*Collection entries*.
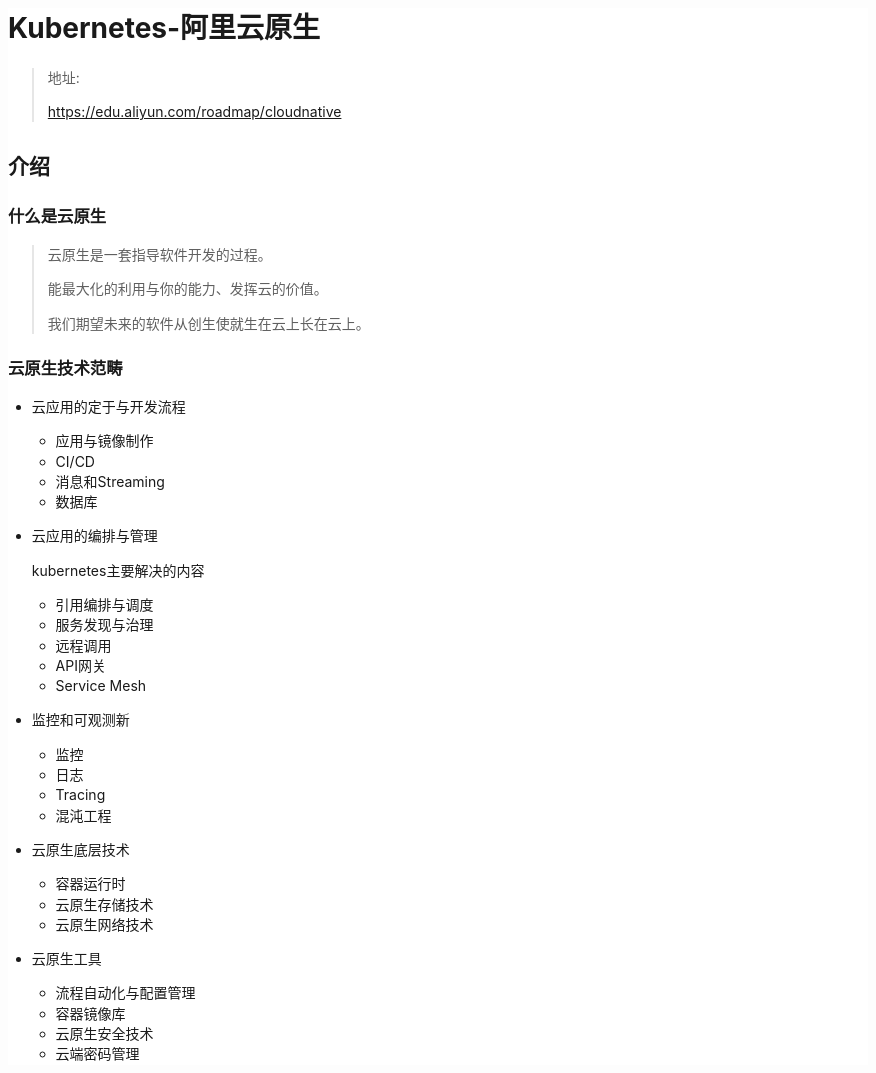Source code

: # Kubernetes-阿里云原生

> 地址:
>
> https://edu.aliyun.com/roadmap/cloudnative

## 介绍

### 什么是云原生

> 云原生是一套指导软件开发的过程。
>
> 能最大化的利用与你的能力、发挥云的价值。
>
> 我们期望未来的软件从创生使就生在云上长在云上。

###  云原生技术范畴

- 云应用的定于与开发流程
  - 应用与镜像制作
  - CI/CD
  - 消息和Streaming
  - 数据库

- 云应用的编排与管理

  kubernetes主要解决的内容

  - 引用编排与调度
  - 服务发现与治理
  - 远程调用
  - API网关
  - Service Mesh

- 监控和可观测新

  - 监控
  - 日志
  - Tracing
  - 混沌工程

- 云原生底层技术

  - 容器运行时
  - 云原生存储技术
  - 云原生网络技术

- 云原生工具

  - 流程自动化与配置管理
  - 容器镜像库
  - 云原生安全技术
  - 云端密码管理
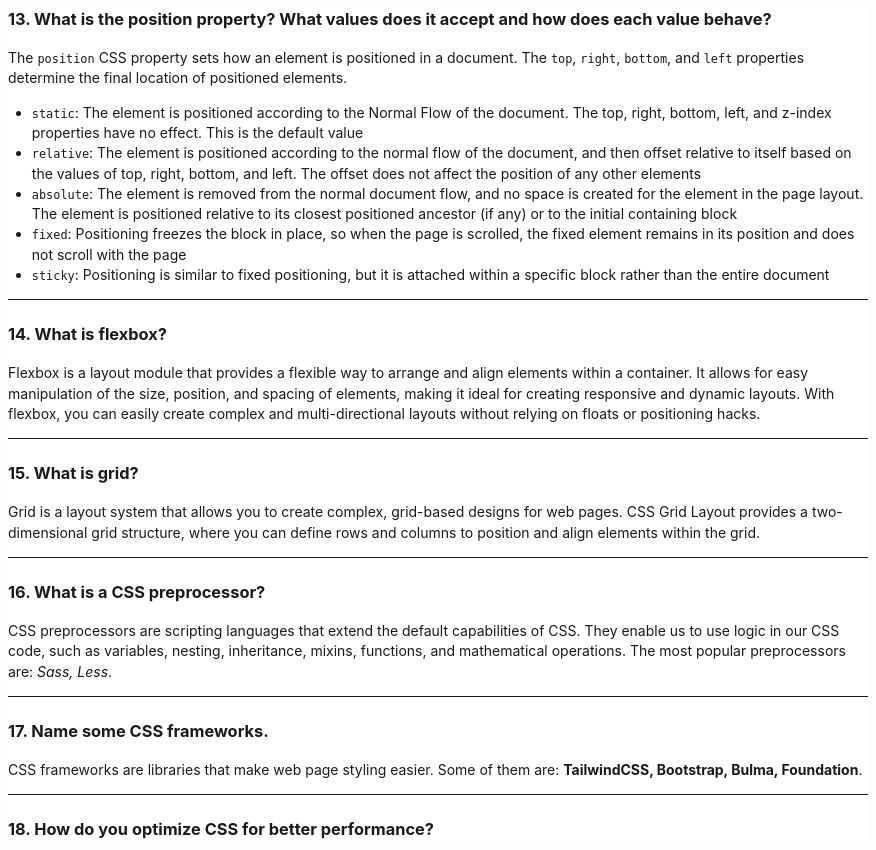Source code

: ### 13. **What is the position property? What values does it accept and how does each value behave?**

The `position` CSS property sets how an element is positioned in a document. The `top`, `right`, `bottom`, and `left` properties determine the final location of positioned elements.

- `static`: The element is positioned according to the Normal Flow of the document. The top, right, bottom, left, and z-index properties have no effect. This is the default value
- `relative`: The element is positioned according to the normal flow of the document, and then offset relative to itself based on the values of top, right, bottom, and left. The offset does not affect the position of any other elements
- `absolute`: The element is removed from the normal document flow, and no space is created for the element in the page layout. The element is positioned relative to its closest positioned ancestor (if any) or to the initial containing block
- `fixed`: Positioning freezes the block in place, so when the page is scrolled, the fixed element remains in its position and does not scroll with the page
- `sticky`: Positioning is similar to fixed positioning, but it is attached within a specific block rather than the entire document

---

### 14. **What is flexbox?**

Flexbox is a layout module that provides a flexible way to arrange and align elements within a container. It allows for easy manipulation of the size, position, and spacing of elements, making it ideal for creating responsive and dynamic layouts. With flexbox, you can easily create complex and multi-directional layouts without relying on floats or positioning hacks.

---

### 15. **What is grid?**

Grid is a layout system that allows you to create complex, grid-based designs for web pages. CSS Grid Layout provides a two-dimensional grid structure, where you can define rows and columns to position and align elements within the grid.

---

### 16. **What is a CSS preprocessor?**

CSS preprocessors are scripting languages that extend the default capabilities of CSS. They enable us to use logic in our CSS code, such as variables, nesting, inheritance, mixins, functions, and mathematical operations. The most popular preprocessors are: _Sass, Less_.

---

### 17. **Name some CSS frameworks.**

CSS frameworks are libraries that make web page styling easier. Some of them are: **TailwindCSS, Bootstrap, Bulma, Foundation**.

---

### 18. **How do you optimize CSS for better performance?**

* * *

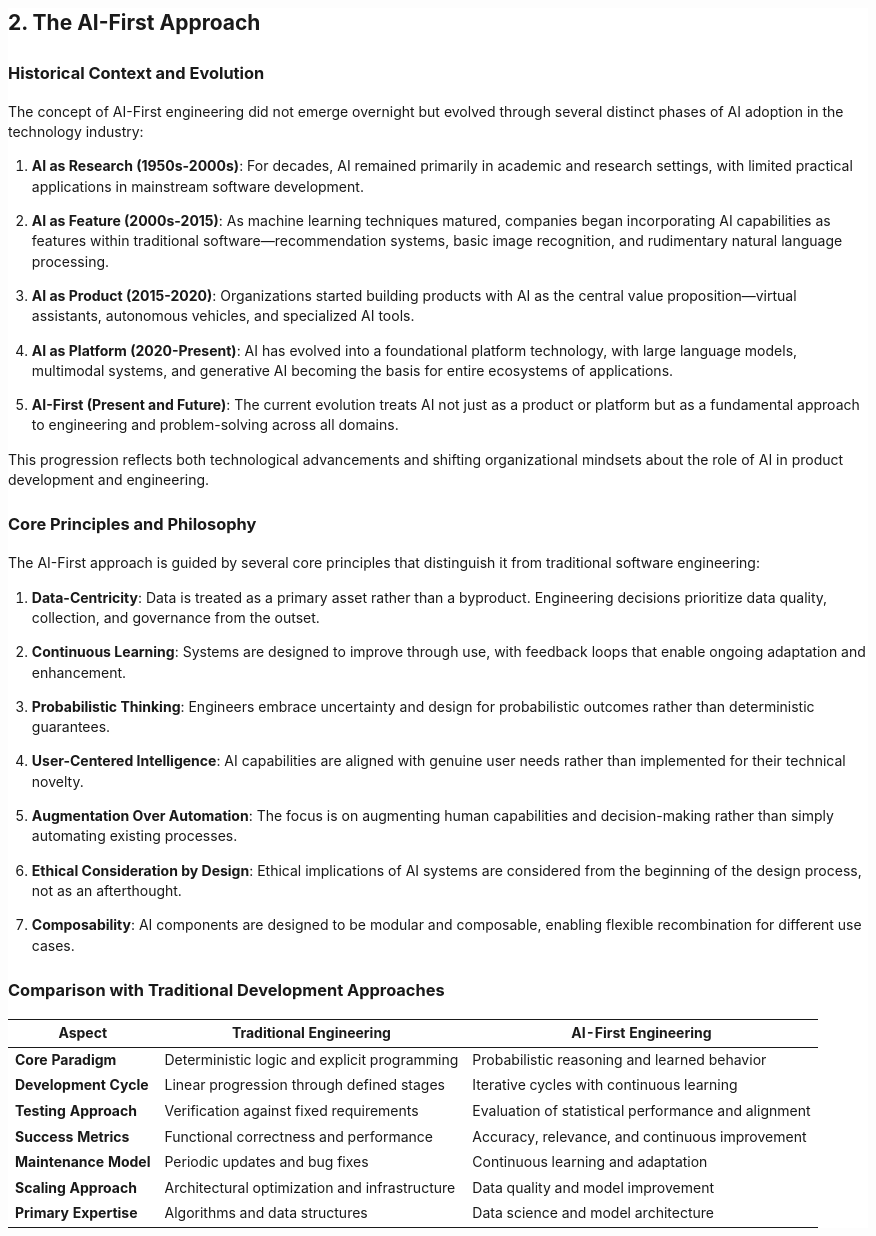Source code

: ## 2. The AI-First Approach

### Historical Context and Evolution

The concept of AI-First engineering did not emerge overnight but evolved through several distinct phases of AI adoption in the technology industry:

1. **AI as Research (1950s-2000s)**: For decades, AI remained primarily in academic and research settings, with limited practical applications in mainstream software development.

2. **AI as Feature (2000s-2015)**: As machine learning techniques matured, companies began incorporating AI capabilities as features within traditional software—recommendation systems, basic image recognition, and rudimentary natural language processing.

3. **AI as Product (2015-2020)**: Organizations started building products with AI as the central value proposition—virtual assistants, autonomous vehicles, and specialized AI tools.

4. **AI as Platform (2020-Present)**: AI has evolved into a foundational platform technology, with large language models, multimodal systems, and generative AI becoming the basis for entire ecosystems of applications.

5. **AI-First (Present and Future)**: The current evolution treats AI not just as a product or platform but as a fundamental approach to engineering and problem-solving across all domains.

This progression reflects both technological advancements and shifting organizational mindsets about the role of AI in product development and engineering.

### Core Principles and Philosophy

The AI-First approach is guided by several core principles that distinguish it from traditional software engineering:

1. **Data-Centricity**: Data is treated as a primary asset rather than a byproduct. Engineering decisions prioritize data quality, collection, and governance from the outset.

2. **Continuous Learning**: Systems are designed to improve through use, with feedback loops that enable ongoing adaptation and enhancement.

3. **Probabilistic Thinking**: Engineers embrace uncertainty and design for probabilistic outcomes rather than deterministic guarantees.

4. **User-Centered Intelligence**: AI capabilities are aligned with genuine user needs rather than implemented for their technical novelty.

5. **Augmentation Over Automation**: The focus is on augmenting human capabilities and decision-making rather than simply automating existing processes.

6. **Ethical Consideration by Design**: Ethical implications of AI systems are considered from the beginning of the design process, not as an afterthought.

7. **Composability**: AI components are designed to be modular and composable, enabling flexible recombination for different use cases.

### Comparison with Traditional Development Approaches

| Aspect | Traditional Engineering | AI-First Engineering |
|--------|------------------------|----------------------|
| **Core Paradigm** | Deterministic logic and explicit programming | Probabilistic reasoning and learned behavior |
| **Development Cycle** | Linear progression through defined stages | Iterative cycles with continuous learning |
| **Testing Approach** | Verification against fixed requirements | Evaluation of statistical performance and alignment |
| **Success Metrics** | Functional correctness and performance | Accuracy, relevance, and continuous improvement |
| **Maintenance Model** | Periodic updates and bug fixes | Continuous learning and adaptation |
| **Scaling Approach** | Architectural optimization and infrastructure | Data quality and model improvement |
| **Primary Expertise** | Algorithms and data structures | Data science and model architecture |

* * *

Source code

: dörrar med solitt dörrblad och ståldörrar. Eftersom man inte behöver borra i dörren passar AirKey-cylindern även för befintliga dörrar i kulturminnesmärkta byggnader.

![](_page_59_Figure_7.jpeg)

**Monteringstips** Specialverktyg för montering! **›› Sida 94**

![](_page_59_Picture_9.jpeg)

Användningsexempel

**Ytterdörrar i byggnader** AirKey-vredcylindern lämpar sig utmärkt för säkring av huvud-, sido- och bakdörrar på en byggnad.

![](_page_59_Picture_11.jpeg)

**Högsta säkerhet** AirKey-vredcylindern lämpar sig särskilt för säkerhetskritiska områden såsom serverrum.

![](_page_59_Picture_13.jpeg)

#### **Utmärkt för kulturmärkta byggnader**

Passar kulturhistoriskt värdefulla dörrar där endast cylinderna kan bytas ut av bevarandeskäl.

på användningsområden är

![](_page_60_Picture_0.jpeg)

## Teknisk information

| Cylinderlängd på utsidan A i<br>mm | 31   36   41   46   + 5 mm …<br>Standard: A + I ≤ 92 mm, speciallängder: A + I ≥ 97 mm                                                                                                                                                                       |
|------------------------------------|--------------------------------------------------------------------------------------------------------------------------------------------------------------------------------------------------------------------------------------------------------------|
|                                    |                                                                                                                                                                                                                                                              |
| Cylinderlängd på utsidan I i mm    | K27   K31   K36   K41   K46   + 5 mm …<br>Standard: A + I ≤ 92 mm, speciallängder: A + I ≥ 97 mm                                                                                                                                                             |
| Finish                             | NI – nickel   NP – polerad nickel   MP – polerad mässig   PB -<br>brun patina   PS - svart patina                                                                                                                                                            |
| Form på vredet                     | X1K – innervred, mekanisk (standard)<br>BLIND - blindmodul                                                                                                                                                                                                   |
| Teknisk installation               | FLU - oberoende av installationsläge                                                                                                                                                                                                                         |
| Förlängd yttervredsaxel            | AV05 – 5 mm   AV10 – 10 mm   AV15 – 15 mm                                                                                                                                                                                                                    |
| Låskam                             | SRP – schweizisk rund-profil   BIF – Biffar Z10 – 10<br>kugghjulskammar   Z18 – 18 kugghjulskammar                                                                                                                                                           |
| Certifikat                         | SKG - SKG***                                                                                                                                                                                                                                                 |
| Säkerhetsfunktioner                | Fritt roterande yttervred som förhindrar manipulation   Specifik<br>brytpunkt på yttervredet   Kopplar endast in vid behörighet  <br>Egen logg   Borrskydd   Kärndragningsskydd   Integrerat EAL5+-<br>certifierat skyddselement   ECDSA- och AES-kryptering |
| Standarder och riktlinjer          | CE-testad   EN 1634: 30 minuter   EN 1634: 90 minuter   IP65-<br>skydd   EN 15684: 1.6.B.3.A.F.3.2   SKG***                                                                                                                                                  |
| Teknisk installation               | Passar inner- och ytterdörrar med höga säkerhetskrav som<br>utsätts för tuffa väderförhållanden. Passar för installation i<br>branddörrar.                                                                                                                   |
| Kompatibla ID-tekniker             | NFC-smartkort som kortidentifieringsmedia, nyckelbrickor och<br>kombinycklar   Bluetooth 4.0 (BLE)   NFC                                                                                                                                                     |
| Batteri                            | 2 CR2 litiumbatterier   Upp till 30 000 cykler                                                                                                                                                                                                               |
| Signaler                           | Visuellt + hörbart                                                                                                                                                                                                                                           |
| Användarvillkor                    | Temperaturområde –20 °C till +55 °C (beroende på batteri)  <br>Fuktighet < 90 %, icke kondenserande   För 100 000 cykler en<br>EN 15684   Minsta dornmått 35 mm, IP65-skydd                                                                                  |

*PROBLEM DESCRIPTION*. Once you find the line with "and alignment |" above, print it and every line after it up to and including the line with "and adaptation |", exactly as written and nothing else.

*TASK SOLUTION*.
| **Testing Approach** | Verification against fixed requirements | Evaluation of statistical performance and alignment |
| **Success Metrics** | Functional correctness and performance | Accuracy, relevance, and continuous improvement |
| **Maintenance Model** | Periodic updates and bug fixes | Continuous learning and adaptation |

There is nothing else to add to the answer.